Khalid dan pasukannya yang ‘disebut-sebut’ sebagai Jaisyuz-Zahf (جيش الزحف), diperintah agar berada di bagian depan. 

Dhirar bin Al-Azwar, Rafi’ bin Umairoh, Al-Musayyab bin Najibah, dan pasukan elit Khalid lainnya, tak ketinggalan.
Arak-arakan pasukan mengalir panjang sekali. Dalam rombongan akbar itu, kaum Muslimiin dari Yaman dan Mesir bergabung.

Derap kaki kuda mereka menggemuruh; debu-debu beterbangan. Mereka menyusuri jalan Biqa’ (البقاع), lalu berjalan terus, melewati jalan Labwah (اللبوة).

Mereka berhenti. 
Pada Khalid, Abu Ubaidah perintah, “Hai ayah Sulaiman!

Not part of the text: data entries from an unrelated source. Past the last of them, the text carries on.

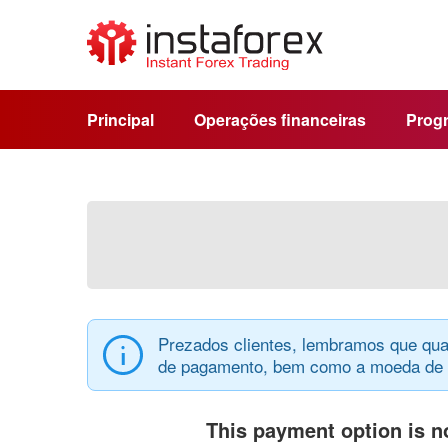
Principal
Operações financeiras
Progr
Prezados clientes, lembramos que qua
de pagamento, bem como a moeda de d
This payment option is no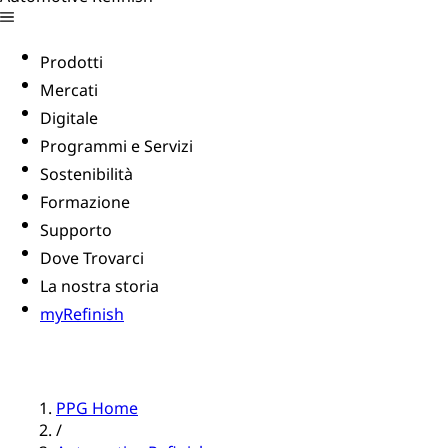
Prodotti
Mercati
Digitale
Programmi e Servizi
Sostenibilità
Formazione
Supporto
Dove Trovarci
La nostra storia
myRefinish
PPG Home
/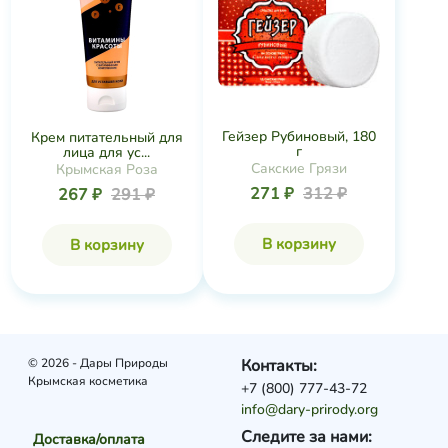
Гейзер Рубиновый, 180
Крем питательный для
г
лица для ус...
Сакские Грязи
Крымская Роза
271 ₽
312 ₽
267 ₽
291 ₽
В корзину
В корзину
© 2026 - Дары Природы
Контакты:
Крымская косметика
+7 (800) 777-43-72
info@dary-prirody.org
Следите за нами:
Доставка/оплата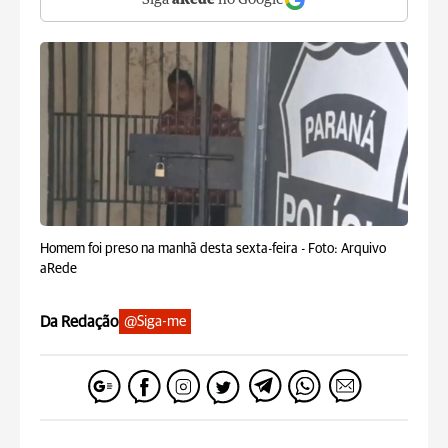
Siga
aRede
no Google
Homem foi preso na manhã desta sexta-feira -
Foto: Arquivo
aRede
Da Redação
@Siga-me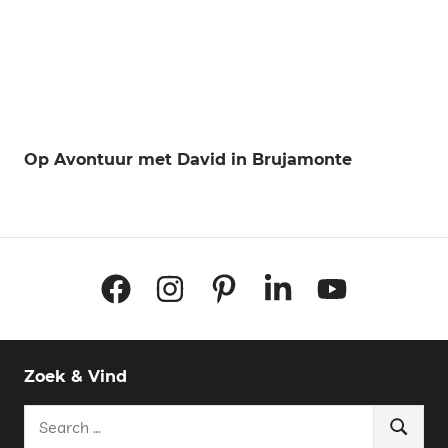
Op Avontuur met David in Brujamonte
Facebook
Instagram
Pinterest
LinkedIn
YouTube
Zoek & Vind
Search
Search
for: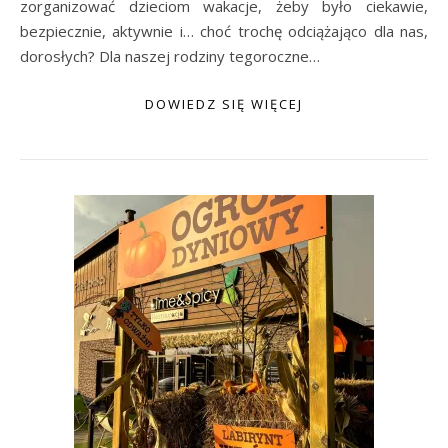
zorganizować dzieciom wakacje, żeby było ciekawie,
bezpiecznie, aktywnie i… choć trochę odciążająco dla nas,
dorosłych? Dla naszej rodziny tegoroczne…
DOWIEDZ SIĘ WIĘCEJ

Bergeraklah kesana! Semoga mendapat Barokah dan Pertolongan Allah! Sebelumnya dekati dulu mereka! Untuk melihat keadaan! Yang diserang duluan, penduduk Awashim (العَواصم) dan Qinnasrin (قِنِّسْرين)! Saya akan pergi menuju Ba’labak (Balbek/بعلبك)! Saya berharap semoga Allah ‘mempermudahkan’ kemenangan untuk kita.”
Setelah Abu Ubaidah dan Khalid berbicara sebentar, pasukan dibagi dua. Sebagian ikut Khalid ke kota Chims (Homs), yaitu ke Awashim (العَواصم) dan Qinnasrin (قِنِّسْرين)[2] Sebagain lagi ikut Abu Ubaidah, menuju Ba’labak (Balbek/بعلبك).




In syaa Allah bersambug.


Ponpes Kutubussittah Mulya Abadi Mulungan Sleman Jogjakarta Indonesia


[1] فتوح الشام (1/ 99)
وحدثني اسامة بن زيد الليتي عن الزهري عن حميد بن عبد الرحمن بن عوف الغفاري قال كنت مع ابي عبيدة بالشام فكتب إلى عمر بن الخطاب رضي الله عنه يخبره بفتح الشام وفي الكتاب أن المسلمين يشربون الخمر واستقلوا الحد فقدمت المدينة فوجدت عمر رضي الله عنه في مسجد رسول الله صلى الله عليه وسلم جالسا وعنده نفر في الصحابة وهم عثمان وعلي وعبد الرحمن بن عوف يتحدثون فدفعت الكتاب إليه فلما قرأه جعل يفكر في ذلك ثم قال أن رسول الله صلى الله عليه وسلم جلد من شربها ثم سأل عمر عليا رضي الله عنه في ذلك وقال: ما ترى في هذا فقال علي رضي الله عنه أن السكران إذا سكر هذي وإذا هذي افترى فكتب إليه عمر أن من شرب الخمر فعليه ثمانون جلدة ولعمري ما يصلح لهم إلا الشدة والفقر ولقد كان حقهم يراقبوا ربهم عز وجل ويعبدوه ويؤمنوا به ويشكروه فمن عاد فأقم عليه الحد.
[2] Qinnasrin, samadengan ‘Guensrin’.